In each case, the question is the same: what does the system produce when it doesn’t have a clear win available? That output is the system’s actual personality. If it’s slop, the steered mode demos don’t matter — most of your users are seeing the slop.

The takeaway

Build for the visitor who arrived without context.

Imagine a stranger lands on your AI product on a random Tuesday with no onboarding, no prompt template, no product team standing nearby. They get five interactions to decide whether this thing is worth their attention. What do they get?

If the answer is “specific, committed, evidently considered output that could only have come from this system,” you have a honeypot.

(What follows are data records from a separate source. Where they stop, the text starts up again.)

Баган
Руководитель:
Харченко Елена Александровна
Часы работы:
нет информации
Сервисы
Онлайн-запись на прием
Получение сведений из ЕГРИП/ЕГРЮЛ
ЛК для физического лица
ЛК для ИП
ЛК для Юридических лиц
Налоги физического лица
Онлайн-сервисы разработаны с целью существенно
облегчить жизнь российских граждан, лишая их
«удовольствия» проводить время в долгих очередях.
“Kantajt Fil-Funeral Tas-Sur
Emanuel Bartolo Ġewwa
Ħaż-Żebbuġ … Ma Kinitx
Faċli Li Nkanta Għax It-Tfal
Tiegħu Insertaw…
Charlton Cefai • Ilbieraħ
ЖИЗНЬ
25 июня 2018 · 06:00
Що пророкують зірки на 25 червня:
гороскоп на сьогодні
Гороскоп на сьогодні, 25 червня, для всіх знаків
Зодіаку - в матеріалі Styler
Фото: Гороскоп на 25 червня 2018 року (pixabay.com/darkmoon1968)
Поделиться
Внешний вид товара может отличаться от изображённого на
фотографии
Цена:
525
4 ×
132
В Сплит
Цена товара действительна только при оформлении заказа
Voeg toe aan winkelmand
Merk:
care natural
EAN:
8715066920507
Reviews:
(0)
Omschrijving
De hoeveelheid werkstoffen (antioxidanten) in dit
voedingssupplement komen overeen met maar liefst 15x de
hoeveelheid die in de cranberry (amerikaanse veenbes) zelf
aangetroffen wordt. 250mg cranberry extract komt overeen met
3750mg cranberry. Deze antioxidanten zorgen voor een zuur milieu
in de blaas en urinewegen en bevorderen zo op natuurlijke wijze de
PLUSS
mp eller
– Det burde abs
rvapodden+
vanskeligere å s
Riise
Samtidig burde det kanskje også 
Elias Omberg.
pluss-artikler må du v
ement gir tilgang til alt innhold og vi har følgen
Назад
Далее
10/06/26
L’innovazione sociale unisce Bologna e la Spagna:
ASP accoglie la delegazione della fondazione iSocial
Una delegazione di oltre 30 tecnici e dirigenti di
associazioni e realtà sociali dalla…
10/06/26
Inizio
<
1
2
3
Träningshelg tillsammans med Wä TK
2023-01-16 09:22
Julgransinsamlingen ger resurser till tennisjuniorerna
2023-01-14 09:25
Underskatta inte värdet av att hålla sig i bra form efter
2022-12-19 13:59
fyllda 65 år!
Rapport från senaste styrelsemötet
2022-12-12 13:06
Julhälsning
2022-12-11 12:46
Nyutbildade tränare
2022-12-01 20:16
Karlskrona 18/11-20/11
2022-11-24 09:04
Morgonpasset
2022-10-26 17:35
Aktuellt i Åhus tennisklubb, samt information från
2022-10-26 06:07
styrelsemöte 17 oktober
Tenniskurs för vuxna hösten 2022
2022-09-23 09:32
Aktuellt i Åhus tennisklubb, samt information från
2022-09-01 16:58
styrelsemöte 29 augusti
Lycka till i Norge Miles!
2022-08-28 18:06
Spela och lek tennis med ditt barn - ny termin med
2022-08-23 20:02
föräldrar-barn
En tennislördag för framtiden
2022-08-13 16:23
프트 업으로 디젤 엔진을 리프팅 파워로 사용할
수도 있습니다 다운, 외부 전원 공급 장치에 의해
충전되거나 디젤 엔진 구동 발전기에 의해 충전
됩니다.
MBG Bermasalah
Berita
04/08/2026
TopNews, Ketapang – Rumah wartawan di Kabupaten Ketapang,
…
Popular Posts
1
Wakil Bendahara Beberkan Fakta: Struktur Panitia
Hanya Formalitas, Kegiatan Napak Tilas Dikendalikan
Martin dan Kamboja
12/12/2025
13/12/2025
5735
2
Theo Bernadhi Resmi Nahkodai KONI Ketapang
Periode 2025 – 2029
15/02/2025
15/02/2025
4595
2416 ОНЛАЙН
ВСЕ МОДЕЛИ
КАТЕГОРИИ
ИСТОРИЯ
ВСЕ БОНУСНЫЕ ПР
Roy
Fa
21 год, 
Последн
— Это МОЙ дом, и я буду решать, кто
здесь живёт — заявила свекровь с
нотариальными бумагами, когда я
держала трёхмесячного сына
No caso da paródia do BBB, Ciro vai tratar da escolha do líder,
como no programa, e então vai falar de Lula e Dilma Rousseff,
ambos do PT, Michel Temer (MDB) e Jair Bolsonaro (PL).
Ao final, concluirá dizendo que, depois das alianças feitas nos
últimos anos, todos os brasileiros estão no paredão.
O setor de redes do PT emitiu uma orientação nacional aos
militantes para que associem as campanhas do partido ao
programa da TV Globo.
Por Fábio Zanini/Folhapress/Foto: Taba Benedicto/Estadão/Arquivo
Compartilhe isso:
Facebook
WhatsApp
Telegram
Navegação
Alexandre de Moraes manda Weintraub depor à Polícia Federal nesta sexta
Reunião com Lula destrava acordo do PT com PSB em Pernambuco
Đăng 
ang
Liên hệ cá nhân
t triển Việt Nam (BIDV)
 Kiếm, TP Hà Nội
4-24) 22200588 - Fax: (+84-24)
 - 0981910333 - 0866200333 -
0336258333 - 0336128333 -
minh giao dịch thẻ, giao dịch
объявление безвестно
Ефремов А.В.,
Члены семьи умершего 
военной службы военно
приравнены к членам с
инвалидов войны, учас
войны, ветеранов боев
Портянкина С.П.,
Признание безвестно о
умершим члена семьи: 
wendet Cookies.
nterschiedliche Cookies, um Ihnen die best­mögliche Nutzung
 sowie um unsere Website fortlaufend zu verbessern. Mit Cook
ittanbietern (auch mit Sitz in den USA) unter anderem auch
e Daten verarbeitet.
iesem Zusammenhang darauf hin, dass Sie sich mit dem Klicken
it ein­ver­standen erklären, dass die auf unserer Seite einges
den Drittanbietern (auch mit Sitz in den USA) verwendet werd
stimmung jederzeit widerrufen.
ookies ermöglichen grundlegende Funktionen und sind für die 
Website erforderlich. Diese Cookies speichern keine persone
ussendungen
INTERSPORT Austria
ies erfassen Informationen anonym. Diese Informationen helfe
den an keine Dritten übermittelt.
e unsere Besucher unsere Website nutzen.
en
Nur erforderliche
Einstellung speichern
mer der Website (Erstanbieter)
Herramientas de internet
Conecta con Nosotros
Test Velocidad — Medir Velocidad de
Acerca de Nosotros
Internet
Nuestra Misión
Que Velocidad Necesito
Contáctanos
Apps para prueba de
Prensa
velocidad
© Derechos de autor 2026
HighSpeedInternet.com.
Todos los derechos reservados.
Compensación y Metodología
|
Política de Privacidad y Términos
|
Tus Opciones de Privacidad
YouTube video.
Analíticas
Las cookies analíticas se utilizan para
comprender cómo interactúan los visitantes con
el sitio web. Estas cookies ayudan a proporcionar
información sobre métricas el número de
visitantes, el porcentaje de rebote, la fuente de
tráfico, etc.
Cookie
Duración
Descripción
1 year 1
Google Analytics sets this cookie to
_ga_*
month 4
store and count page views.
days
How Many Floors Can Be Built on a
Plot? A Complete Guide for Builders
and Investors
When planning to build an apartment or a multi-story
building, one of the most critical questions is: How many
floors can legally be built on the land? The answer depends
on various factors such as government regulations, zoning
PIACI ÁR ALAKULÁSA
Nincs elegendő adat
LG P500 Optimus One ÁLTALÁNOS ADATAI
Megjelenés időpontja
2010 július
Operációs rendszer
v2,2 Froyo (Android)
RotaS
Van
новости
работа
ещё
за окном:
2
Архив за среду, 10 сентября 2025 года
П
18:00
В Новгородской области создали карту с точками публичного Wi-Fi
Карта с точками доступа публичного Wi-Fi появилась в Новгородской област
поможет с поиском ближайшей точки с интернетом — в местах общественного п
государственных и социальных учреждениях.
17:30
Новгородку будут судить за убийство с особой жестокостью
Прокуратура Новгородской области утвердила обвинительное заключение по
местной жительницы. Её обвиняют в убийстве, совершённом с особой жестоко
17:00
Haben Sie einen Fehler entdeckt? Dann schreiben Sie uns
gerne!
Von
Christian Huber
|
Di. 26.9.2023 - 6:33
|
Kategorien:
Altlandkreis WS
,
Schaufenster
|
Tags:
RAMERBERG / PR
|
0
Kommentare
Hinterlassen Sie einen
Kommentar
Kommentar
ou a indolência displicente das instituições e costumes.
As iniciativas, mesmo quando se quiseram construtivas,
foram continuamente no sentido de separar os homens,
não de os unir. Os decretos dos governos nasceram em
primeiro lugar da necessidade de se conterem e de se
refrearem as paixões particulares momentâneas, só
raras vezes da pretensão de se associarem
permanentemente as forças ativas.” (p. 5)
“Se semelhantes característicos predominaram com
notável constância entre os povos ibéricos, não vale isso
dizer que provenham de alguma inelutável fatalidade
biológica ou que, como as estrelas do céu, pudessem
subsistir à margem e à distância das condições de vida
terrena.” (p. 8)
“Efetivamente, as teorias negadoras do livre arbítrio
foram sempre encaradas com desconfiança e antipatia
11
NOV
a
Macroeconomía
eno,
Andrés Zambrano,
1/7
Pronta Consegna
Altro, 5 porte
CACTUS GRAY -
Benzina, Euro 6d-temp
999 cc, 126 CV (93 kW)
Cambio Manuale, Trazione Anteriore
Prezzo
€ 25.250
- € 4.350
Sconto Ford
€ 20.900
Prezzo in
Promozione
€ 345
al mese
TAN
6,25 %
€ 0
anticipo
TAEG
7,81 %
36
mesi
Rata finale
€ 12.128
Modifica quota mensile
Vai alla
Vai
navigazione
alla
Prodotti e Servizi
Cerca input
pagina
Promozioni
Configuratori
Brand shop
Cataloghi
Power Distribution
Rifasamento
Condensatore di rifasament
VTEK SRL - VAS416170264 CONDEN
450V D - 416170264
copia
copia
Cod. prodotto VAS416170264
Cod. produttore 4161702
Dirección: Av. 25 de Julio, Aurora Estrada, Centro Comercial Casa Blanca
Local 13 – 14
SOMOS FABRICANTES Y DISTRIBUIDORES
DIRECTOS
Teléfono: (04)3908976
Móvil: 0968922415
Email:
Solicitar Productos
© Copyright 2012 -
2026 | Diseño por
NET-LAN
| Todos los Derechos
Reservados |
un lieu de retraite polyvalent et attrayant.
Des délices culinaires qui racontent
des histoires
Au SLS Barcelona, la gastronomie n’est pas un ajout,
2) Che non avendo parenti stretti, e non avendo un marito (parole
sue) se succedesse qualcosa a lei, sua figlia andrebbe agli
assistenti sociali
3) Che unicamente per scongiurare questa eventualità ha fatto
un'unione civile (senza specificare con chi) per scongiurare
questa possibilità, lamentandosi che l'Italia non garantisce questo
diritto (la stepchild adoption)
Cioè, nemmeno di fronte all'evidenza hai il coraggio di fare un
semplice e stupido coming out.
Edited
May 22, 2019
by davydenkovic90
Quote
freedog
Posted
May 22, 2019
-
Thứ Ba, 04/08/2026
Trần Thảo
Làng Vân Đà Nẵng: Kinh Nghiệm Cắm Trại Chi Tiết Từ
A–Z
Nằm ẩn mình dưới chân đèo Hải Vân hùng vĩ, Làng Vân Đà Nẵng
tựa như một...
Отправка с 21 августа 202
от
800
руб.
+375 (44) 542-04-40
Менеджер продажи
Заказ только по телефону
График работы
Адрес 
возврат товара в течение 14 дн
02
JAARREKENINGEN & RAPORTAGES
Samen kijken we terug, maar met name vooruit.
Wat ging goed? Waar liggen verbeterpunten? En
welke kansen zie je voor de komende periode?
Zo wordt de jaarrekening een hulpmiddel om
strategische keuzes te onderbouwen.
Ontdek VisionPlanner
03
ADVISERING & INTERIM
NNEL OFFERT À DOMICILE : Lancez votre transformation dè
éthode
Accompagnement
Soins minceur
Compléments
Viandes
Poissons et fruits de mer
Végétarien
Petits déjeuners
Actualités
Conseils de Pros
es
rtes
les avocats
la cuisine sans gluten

If the answer is “fine,” you have slop, and your dashboards are lying to you.

The fix is rarely a new feature. It’s almost always a change to what the generator wants to produce by default. Set the bar at the post would not embarrass me if a stranger read it without context. Then tune the generator until that bar holds without active steering.

That’s it. That’s the principle. Most AI products fail this test, and the dashboards almost never tell them.